Switch to D-II no problem for George; repeats as coach of year
Marcus George and his Ansbach Cougars can’t afford to take anything for granted when they begin each football season.
But the rest of us can: We’ve come, based on experience, to expect them to win.
For the second straight year, for example, the Cougars marched undefeated to a European football title, their fifth in six years. And for the second straight year, George, whose record at Ansbach is 48-4, was voted coach of the year by the European Football Coaches Association.
“Being selected coach of the year is a great honor,” George told the EFCA in a thank you e-mail last week. “We have had a run of great student-athletes and we enjoy fantastic school, faculty, administration, parent and community support.”
The athletes George referred to include four players voted to this year’s All-Europe team for a second time each — quarterback John Willis, running back-linebacker Xavier Sheppard, two-way lineman Jacob Burnside and defensive lineman Storm Freeman. The Cougars supplemented their All-Europe list this year with junior offensive lineman T.J. Dignan.
That nucleus helped the 2007 Cougars run their unbeaten streak to 16 games. George’s Cougars teams won a European-record 28 straight from 2002 to 2005.
“This was a special team,” George said Monday by phone. “I had six or seven kids who could have started for anybody.”
For all its winning tradition, however, Ansbach’s success in 2007 wasn’t merely a case of same-old, same-old. Instead of competing in Division III, Ansbach this year played for the first time in Division II, composed of DODDS-Europe’s second-biggest schools. Ansbach, with an enrollment of around 240 in grades 9-12, defeated all comers by an average of 42-8 and capped its season with a 44-8 triumph over 2006 champion Bitburg in the D-II title game.
The move up to Division II was a contributing factor to George’s selection, according to Steve Jewell of Wiesbaden, president of the 67-member EFCA.
“Our members nominate the candidates, and are allowed to put a brief blurb on the form justifying their choices,” Jewell said Monday by telephone. “One of the common ones about Marcus mentioned he took a team from Division III to Division II and not only won there, but dominated.”
Not, however, without a lot of anxiety, according to George.
“This was one of the most stressful, yet rewarding, seasons we’ve ever had,” George said. “People always said we won because we played the smaller schools. This year, we knew we had to stand up and do it against some schools twice as large as we are. We did.”
Ansbach’s latest title is a record ninth for George personally. In addition to the five European championships he’s won with the Cougars, he previously guided Fulda to three straight before that school closed in 1994. He moved on to establish the football program at Hohenfels when the school opened in 1995 and won his fourth title there in 1997.
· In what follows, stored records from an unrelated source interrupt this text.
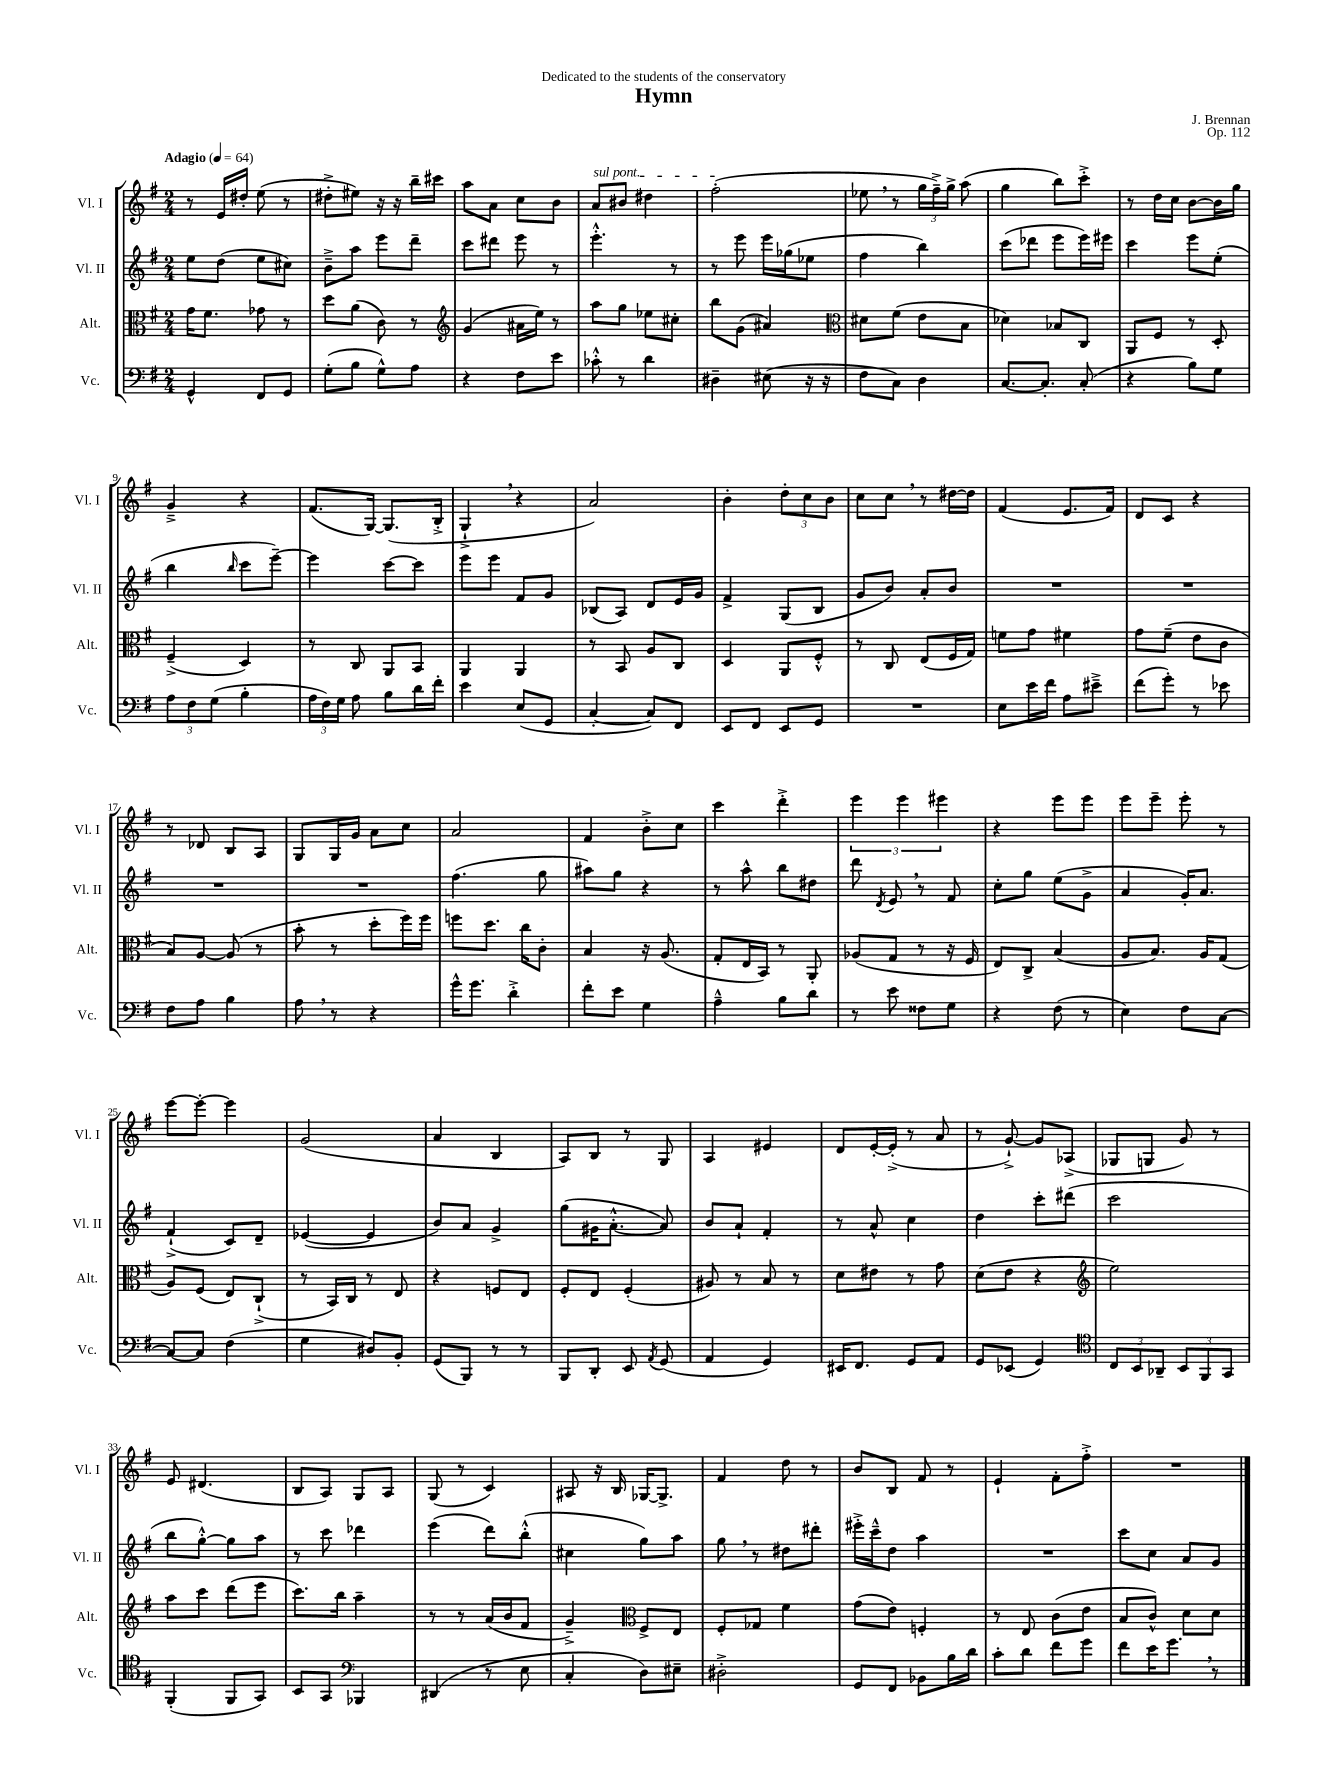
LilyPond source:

\header { title = "Hymn" composer = "J. Brennan" dedication = "Dedicated to the students of the conservatory" opus = "Op. 112" }
<<
\new StaffGroup <<
\new Staff = "s0" \with { instrumentName = "Vl. I" shortInstrumentName = "Vl. I" } {
    \clef treble \key g \major \numericTimeSignature \time 2/4 \tempo "Adagio" 4 = 64
    \autoBeamOff r8 e'16[ dis''16]-. e''8( r8 |
    dis''8[-.-> eis''8]) r16 r16 b''16[-- cis'''16] |
    a''8[ a'8] c''8[ b'8] |
    \once \override TextSpanner.bound-details.left.text = \markup { \italic "sul pont." } a'8[\startTextSpan bis'8] dis''4 |
    fis''2-.\stopTextSpan( |
    ees''8 \breathe r8 \tuplet 3/2 { g''16[ fis''16--->) g''16]-> } a''8( |
    g''4 b''8[) c'''8]-.-> |
    r8 d''16[ c''16] b'8[~ b'16 g''16] |
    g'4---> r4 |
    fis'8.[( g16]~) g8.[( b16]-.-> |
    g4-!-> \breathe r4 |
    a'2) |
    b'4-. \tuplet 3/2 { d''8[-. c''8 b'8] } |
    c''8[ c''8] \breathe r8 dis''16[~ dis''16] |
    fis'4( e'8.[ fis'16]) |
    d'8[ c'8] r4 |
    r8 des'8 b8[ a8] |
    g8[ g16 g'16] a'8[ c''8] |
    a'2 |
    fis'4 b'8[-.-> c''8] |
    c'''4 d'''4-.-> |
    \tuplet 3/2 { e'''4 e'''4 eis'''4 } |
    r4 e'''8[ e'''8] |
    e'''8[ e'''8]-- e'''8-. r8 |
    e'''8[~ e'''8]~-. e'''4 |
    g'2( |
    a'4 b4 |
    a8[) b8] r8 g8 |
    a4 eis'4 |
    d'8[ e'16~-. e'16]-.->( r8 a'8 |
    r8 g'8~-!->) g'8[ aes8]->( |
    ges8[ g8] g'8) r8 |
    e'8 dis'4.( |
    b8[ a8]) g8[ a8] |
    g8( r8 c'4) |
    ais8 r16 b16 ges16[~ ges8.]-> |
    fis'4 d''8 r8 |
    b'8[ b8] fis'8 r8 |
    e'4-! fis'8[-. fis''8]-.-> |
    R2 \bar "|." |
}
\new Staff = "s1" \with { instrumentName = "Vl. II" shortInstrumentName = "Vl. II" } {
    \clef treble \key g \major \numericTimeSignature \time 2/4
    \autoBeamOff e''8[ d''8]( e''8[ cis''8]) |
    b'8[---> a''8] e'''8[ d'''8]-- |
    c'''8[ dis'''8] e'''8 r8 |
    e'''4.-.-^ r8 |
    r8 e'''8 e'''16[ ges''16( ees''8] |
    fis''4 b''4) |
    c'''8[( des'''8] e'''8[ e'''16) eis'''16] |
    c'''4 e'''8[ e''8]-.( |
    b''4 \grace { b''16 } c'''8[ e'''8]~--) |
    e'''4 c'''8[~ c'''8] |
    e'''8[ e'''8] fis'8[ g'8] |
    bes8[( a8]) d'8[ e'16 g'16] |
    fis'4-> g8[( b8] |
    g'8[ b'8]) a'8[-. b'8] |
    R2 |
    R2 |
    R2 |
    R2 |
    fis''4.( g''8 |
    ais''8[) g''8] r4 |
    r8 a''8-^ b''8[ dis''8] |
    d'''8 \acciaccatura { d'8 } e'8 \breathe r8 fis'8 |
    c''8[-. g''8] e''8[( g'8]-> |
    a'4 g'16[-.) a'8.] |
    fis'4-!->( c'8[) d'8]-- |
    ees'4~( ees'4 |
    b'8[) a'8] g'4-> |
    g''8[( gis'16 a'8.]~-.-^ a'8) |
    b'8[ a'8]-! fis'4-. |
    r8 a'8-^ c''4 |
    d''4 c'''8[-. dis'''8]( |
    c'''2 |
    b''8[ g''8]~-.-^) g''8[ a''8] |
    r8 c'''8 des'''4 |
    e'''4( d'''8[) b''8]-.-^( |
    cis''4 g''8[) a''8] |
    g''8 \breathe r8 dis''8[ dis'''8]-. |
    eis'''16[-.-> c'''16---^ d''8] a''4 |
    R2 |
    c'''8[ c''8] a'8[ g'8] \bar "|." |
}
\new Staff = "s2" \with { instrumentName = "Alt." shortInstrumentName = "Alt." } {
    \clef alto \key g \major \numericTimeSignature \time 2/4
    \autoBeamOff g'16[ fis'8.] ges'8 r8 |
    d''8[ a'8]( c'8) r8 |
    \clef treble g'4( ais'16[ e''16]) r8 |
    a''8[ g''8] ees''8[ cis''8]-. |
    b''8[ g'8]( ais'4) |
    \clef alto dis'8[ fis'8]( e'8[ b8] |
    des'4) bes8[ c8] |
    a,8[ fis8] r8 d8-. |
    fis4--->( d4) |
    r8 c8 a,8[ b,8] |
    a,4 a,4 |
    r8 b,8 a8[ c8] |
    d4 a,8[ fis8]-.-^ |
    r8 c8 e8[( fis16 g16]) |
    f'8[ g'8] fis'4 |
    g'8[ fis'8]--( e'8[ c'8] |
    b8[) a8]~ a8( r8 |
    b'8-. r8 d''8[-. fis''16) fis''16] |
    f''8[ d''8.] c''16[ c'8]-. |
    b4 r16 a8.( |
    g8[-. e16 b,16]) r8 a,8-. |
    aes8[( g8] r8 r16 fis16 |
    e8[) c8]-> b4( |
    a8[ b8.]) a16[ g8]( |
    a8[) fis8]( e8[) c8]-!->( |
    r8 b,16[) c16] r8 e8 |
    r4 f8[ e8] |
    fis8[-. e8] fis4-.( |
    ais8) r8 b8 r8 |
    d'8[ eis'8] r8 g'8 |
    d'8[( e'8] r4 |
    \clef treble e''2) |
    a''8[ c'''8] d'''8[( e'''8] |
    c'''8.[) b''16] a''4-- |
    r8 r8 a'16[( b'16 fis'8] |
    g'4--->) \clef alto fis8[-> e8] |
    fis8[-. ges8] fis'4 |
    g'8[( e'8]) f4-. |
    r8 e8 c'8[( e'8] |
    b8[ c'8]-^) d'8[ d'8] \bar "|." |
}
\new Staff = "s3" \with { instrumentName = "Vc." shortInstrumentName = "Vc." } {
    \clef bass \key g \major \numericTimeSignature \time 2/4
    \autoBeamOff g,4-^ fis,8[ g,8] |
    g8[-.( b8] g8[-^) a8] |
    r4 fis8[ e'8] |
    ces'8-.-^ r8 d'4 |
    dis4-- eis8( r16 r16 |
    fis8[ c8]) d4 |
    c8.[~ c8.]-. c8-.( |
    r4 b8[) g8] |
    \tuplet 3/2 { a8[ fis8 g8]( } b4-. |
    \tuplet 3/2 { a16[ fis16) g16] } a8 b8[ d'16 fis'16]-. |
    e'4 e8[( g,8] |
    c4~-. c8[) fis,8] |
    e,8[ fis,8] e,8[ g,8] |
    R2 |
    e8[ e'16 fis'16] a8[ eis'8]---> |
    fis'8[( g'8]-.) r8 ees'8 |
    fis8[ a8] b4 |
    a8 \breathe r8 r4 |
    g'16[-^ g'8.] d'4-.-> |
    fis'8[-. e'8] g4 |
    a4---^ b8[ d'8] |
    r8 e'8 fisis8[ g8] |
    r4 fis8( r8 |
    e4) fis8[ c8]~ |
    c8[~ c8] fis4( |
    g4 dis8[) b,8]-. |
    g,8[( b,,8]) r8 r8 |
    b,,8[ d,8]-. e,8 \acciaccatura { a,8 } g,8( |
    a,4 g,4) |
    eis,16[ fis,8.] g,8[ a,8] |
    g,8[ ees,8]( g,4) |
    \clef tenor \tuplet 3/2 { c8[ b,8 aes,8]-- } \tuplet 3/2 { b,8[ fis,8 g,8] } |
    fis,4-.( fis,8[ g,8]) |
    b,8[ g,8] \clef bass bes,,4 |
    dis,4( r8 e8 |
    c4-. d8[) eis8]-- |
    dis2-.-> |
    g,8[ fis,8] bes,8[ b16 d'16] |
    c'8[-. d'8] fis'8[ g'8] |
    fis'8[ e'16 g'8.] \breathe r8 \bar "|." |
}
>>
>>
Among other candidates drawing heavy coach-of-the-year support this season, Jewell said, were Baumholder’s Carter Hollenbeck and Rota’s Robert Stovall, coaches of this year’s D-III finalists. Baumholder’s D-III crown was its first European football title since 1983, and Rota battled the Bucs all the way before falling 14-0 in the championship game.
George, refusing to take all the credit for Ansbach’s success, cited assistants Gary Feletar, Tom Dignan, Frank Mayo, Mick and Sue Plummer, “and the hardest-working member of our staff, administrative assistant Jo Barrale” in his e-mail.
“Championships,” he said, “are a team activity.”